Output every entry exactly, without any pictures.

Start of RECORD EXTRACTS

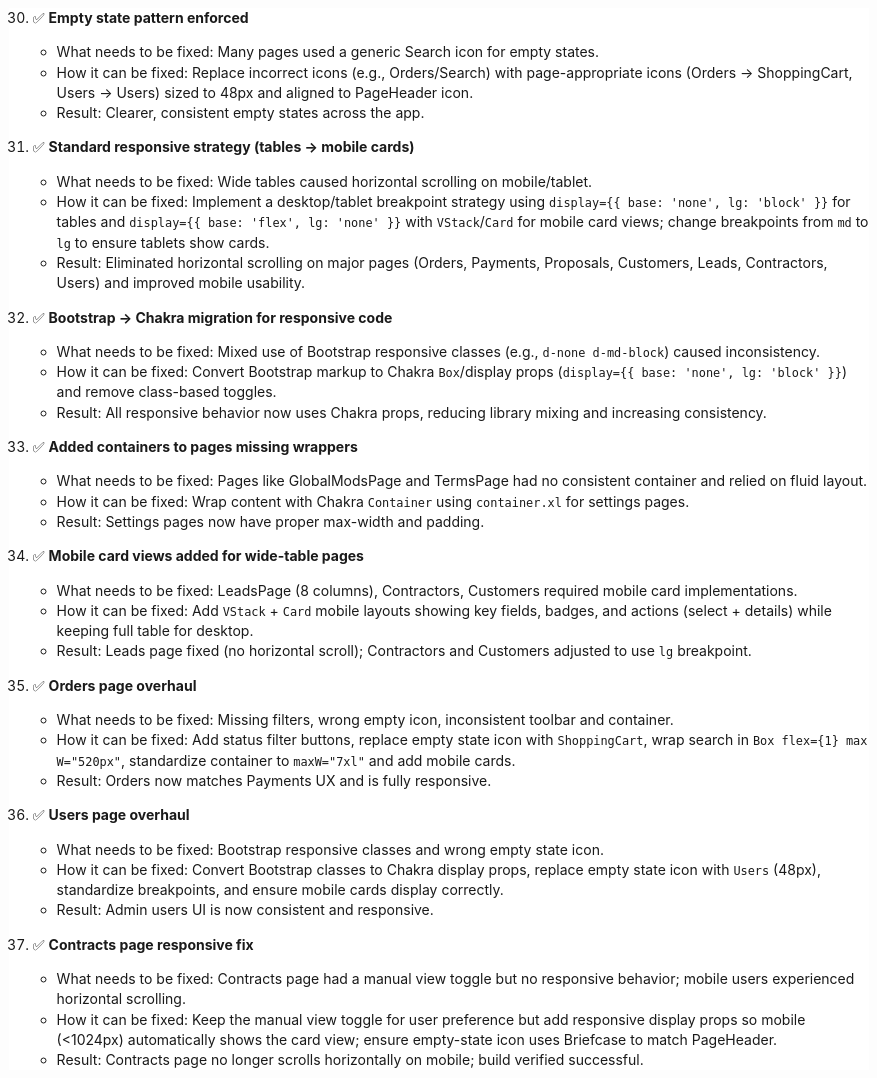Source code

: 30. ✅ **Empty state pattern enforced**
    - What needs to be fixed: Many pages used a generic Search icon for empty states.
    - How it can be fixed: Replace incorrect icons (e.g., Orders/Search) with page-appropriate icons (Orders → ShoppingCart, Users → Users) sized to 48px and aligned to PageHeader icon.
    - Result: Clearer, consistent empty states across the app.

31. ✅ **Standard responsive strategy (tables → mobile cards)**
    - What needs to be fixed: Wide tables caused horizontal scrolling on mobile/tablet.
    - How it can be fixed: Implement a desktop/tablet breakpoint strategy using `display={{ base: 'none', lg: 'block' }}` for tables and `display={{ base: 'flex', lg: 'none' }}` with `VStack`/`Card` for mobile card views; change breakpoints from `md` to `lg` to ensure tablets show cards.
    - Result: Eliminated horizontal scrolling on major pages (Orders, Payments, Proposals, Customers, Leads, Contractors, Users) and improved mobile usability.

32. ✅ **Bootstrap → Chakra migration for responsive code**
    - What needs to be fixed: Mixed use of Bootstrap responsive classes (e.g., `d-none d-md-block`) caused inconsistency.
    - How it can be fixed: Convert Bootstrap markup to Chakra `Box`/display props (`display={{ base: 'none', lg: 'block' }}`) and remove class-based toggles.
    - Result: All responsive behavior now uses Chakra props, reducing library mixing and increasing consistency.

33. ✅ **Added containers to pages missing wrappers**
    - What needs to be fixed: Pages like GlobalModsPage and TermsPage had no consistent container and relied on fluid layout.
    - How it can be fixed: Wrap content with Chakra `Container` using `container.xl` for settings pages.
    - Result: Settings pages now have proper max-width and padding.

34. ✅ **Mobile card views added for wide-table pages**
    - What needs to be fixed: LeadsPage (8 columns), Contractors, Customers required mobile card implementations.
    - How it can be fixed: Add `VStack` + `Card` mobile layouts showing key fields, badges, and actions (select + details) while keeping full table for desktop.
    - Result: Leads page fixed (no horizontal scroll); Contractors and Customers adjusted to use `lg` breakpoint.

35. ✅ **Orders page overhaul**
    - What needs to be fixed: Missing filters, wrong empty icon, inconsistent toolbar and container.
    - How it can be fixed: Add status filter buttons, replace empty state icon with `ShoppingCart`, wrap search in `Box flex={1} maxW="520px"`, standardize container to `maxW="7xl"` and add mobile cards.
    - Result: Orders now matches Payments UX and is fully responsive.

36. ✅ **Users page overhaul**
    - What needs to be fixed: Bootstrap responsive classes and wrong empty state icon.
    - How it can be fixed: Convert Bootstrap classes to Chakra display props, replace empty state icon with `Users` (48px), standardize breakpoints, and ensure mobile cards display correctly.
    - Result: Admin users UI is now consistent and responsive.

37. ✅ **Contracts page responsive fix**
    - What needs to be fixed: Contracts page had a manual view toggle but no responsive behavior; mobile users experienced horizontal scrolling.
    - How it can be fixed: Keep the manual view toggle for user preference but add responsive display props so mobile (<1024px) automatically shows the card view; ensure empty-state icon uses Briefcase to match PageHeader.
    - Result: Contracts page no longer scrolls horizontally on mobile; build verified successful.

End of RECORD EXTRACTS

| FINAL ANSWER |
Source code

: 30. ✅ **Empty state pattern enforced**
    - What needs to be fixed: Many pages used a generic Search icon for empty states.
    - How it can be fixed: Replace incorrect icons (e.g., Orders/Search) with page-appropriate icons (Orders → ShoppingCart, Users → Users) sized to 48px and aligned to PageHeader icon.
    - Result: Clearer, consistent empty states across the app.

31. ✅ **Standard responsive strategy (tables → mobile cards)**
    - What needs to be fixed: Wide tables caused horizontal scrolling on mobile/tablet.
    - How it can be fixed: Implement a desktop/tablet breakpoint strategy using `display={{ base: 'none', lg: 'block' }}` for tables and `display={{ base: 'flex', lg: 'none' }}` with `VStack`/`Card` for mobile card views; change breakpoints from `md` to `lg` to ensure tablets show cards.
    - Result: Eliminated horizontal scrolling on major pages (Orders, Payments, Proposals, Customers, Leads, Contractors, Users) and improved mobile usability.

32. ✅ **Bootstrap → Chakra migration for responsive code**
    - What needs to be fixed: Mixed use of Bootstrap responsive classes (e.g., `d-none d-md-block`) caused inconsistency.
    - How it can be fixed: Convert Bootstrap markup to Chakra `Box`/display props (`display={{ base: 'none', lg: 'block' }}`) and remove class-based toggles.
    - Result: All responsive behavior now uses Chakra props, reducing library mixing and increasing consistency.

33. ✅ **Added containers to pages missing wrappers**
    - What needs to be fixed: Pages like GlobalModsPage and TermsPage had no consistent container and relied on fluid layout.
    - How it can be fixed: Wrap content with Chakra `Container` using `container.xl` for settings pages.
    - Result: Settings pages now have proper max-width and padding.

34. ✅ **Mobile card views added for wide-table pages**
    - What needs to be fixed: LeadsPage (8 columns), Contractors, Customers required mobile card implementations.
    - How it can be fixed: Add `VStack` + `Card` mobile layouts showing key fields, badges, and actions (select + details) while keeping full table for desktop.
    - Result: Leads page fixed (no horizontal scroll); Contractors and Customers adjusted to use `lg` breakpoint.

35. ✅ **Orders page overhaul**
    - What needs to be fixed: Missing filters, wrong empty icon, inconsistent toolbar and container.
    - How it can be fixed: Add status filter buttons, replace empty state icon with `ShoppingCart`, wrap search in `Box flex={1} maxW="520px"`, standardize container to `maxW="7xl"` and add mobile cards.
    - Result: Orders now matches Payments UX and is fully responsive.

36. ✅ **Users page overhaul**
    - What needs to be fixed: Bootstrap responsive classes and wrong empty state icon.
    - How it can be fixed: Convert Bootstrap classes to Chakra display props, replace empty state icon with `Users` (48px), standardize breakpoints, and ensure mobile cards display correctly.
    - Result: Admin users UI is now consistent and responsive.

37. ✅ **Contracts page responsive fix**
    - What needs to be fixed: Contracts page had a manual view toggle but no responsive behavior; mobile users experienced horizontal scrolling.
    - How it can be fixed: Keep the manual view toggle for user preference but add responsive display props so mobile (<1024px) automatically shows the card view; ensure empty-state icon uses Briefcase to match PageHeader.
    - Result: Contracts page no longer scrolls horizontally on mobile; build verified successful.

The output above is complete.